(GIVEN RECORDS)

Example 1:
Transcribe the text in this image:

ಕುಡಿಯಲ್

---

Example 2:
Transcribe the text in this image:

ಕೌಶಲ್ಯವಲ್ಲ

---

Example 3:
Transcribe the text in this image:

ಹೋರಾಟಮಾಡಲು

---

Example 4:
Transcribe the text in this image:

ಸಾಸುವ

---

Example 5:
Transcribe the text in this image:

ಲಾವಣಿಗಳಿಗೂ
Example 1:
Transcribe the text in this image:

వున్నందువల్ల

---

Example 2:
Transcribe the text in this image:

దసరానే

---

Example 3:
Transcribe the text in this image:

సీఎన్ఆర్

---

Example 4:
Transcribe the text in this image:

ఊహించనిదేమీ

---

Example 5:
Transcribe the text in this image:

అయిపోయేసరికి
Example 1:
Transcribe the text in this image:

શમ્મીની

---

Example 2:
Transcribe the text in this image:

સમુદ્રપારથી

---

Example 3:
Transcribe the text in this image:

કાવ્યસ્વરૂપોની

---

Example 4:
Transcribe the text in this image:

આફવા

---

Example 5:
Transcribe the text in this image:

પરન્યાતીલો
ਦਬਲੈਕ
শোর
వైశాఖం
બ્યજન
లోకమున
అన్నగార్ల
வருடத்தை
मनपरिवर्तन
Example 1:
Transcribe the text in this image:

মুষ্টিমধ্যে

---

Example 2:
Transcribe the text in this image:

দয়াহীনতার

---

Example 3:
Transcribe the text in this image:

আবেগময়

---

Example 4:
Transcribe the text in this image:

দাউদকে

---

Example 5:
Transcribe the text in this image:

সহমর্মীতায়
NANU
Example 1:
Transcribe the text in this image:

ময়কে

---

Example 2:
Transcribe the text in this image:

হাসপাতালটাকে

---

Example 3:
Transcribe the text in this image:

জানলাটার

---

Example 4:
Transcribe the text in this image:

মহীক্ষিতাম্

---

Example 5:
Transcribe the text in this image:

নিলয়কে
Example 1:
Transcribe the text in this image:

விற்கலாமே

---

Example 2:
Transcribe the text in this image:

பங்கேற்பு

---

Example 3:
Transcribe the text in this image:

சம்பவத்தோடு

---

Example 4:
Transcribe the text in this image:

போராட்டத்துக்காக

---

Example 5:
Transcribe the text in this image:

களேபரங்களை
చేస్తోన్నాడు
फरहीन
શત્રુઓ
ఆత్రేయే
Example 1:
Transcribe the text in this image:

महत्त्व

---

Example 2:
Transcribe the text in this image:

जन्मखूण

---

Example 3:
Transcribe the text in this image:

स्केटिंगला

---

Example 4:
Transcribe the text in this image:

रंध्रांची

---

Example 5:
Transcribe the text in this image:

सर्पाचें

(End GIVEN RECORDS)

When you copy the data, keep every line word for word.

Example 1:
Transcribe the text in this image:

ಕುಡಿಯಲ್

---

Example 2:
Transcribe the text in this image:

ಕೌಶಲ್ಯವಲ್ಲ

---

Example 3:
Transcribe the text in this image:

ಹೋರಾಟಮಾಡಲು

---

Example 4:
Transcribe the text in this image:

ಸಾಸುವ

---

Example 5:
Transcribe the text in this image:

ಲಾವಣಿಗಳಿಗೂ
Example 1:
Transcribe the text in this image:

వున్నందువల్ల

---

Example 2:
Transcribe the text in this image:

దసరానే

---

Example 3:
Transcribe the text in this image:

సీఎన్ఆర్

---

Example 4:
Transcribe the text in this image:

ఊహించనిదేమీ

---

Example 5:
Transcribe the text in this image:

అయిపోయేసరికి
Example 1:
Transcribe the text in this image:

શમ્મીની

---

Example 2:
Transcribe the text in this image:

સમુદ્રપારથી

---

Example 3:
Transcribe the text in this image:

કાવ્યસ્વરૂપોની

---

Example 4:
Transcribe the text in this image:

આફવા

---

Example 5:
Transcribe the text in this image:

પરન્યાતીલો
ਦਬਲੈਕ
শোর
వైశాఖం
બ્યજન
లోకమున
అన్నగార్ల
வருடத்தை
मनपरिवर्तन
Example 1:
Transcribe the text in this image:

মুষ্টিমধ্যে

---

Example 2:
Transcribe the text in this image:

দয়াহীনতার

---

Example 3:
Transcribe the text in this image:

আবেগময়

---

Example 4:
Transcribe the text in this image:

দাউদকে

---

Example 5:
Transcribe the text in this image:

সহমর্মীতায়
NANU
Example 1:
Transcribe the text in this image:

ময়কে

---

Example 2:
Transcribe the text in this image:

হাসপাতালটাকে

---

Example 3:
Transcribe the text in this image:

জানলাটার

---

Example 4:
Transcribe the text in this image:

মহীক্ষিতাম্

---

Example 5:
Transcribe the text in this image:

নিলয়কে
Example 1:
Transcribe the text in this image:

விற்கலாமே

---

Example 2:
Transcribe the text in this image:

பங்கேற்பு

---

Example 3:
Transcribe the text in this image:

சம்பவத்தோடு

---

Example 4:
Transcribe the text in this image:

போராட்டத்துக்காக

---

Example 5:
Transcribe the text in this image:

களேபரங்களை
చేస్తోన్నాడు
फरहीन
શત્રુઓ
ఆత్రేయే
Example 1:
Transcribe the text in this image:

महत्त्व

---

Example 2:
Transcribe the text in this image:

जन्मखूण

---

Example 3:
Transcribe the text in this image:

स्केटिंगला

---

Example 4:
Transcribe the text in this image:

रंध्रांची

---

Example 5:
Transcribe the text in this image:

सर्पाचें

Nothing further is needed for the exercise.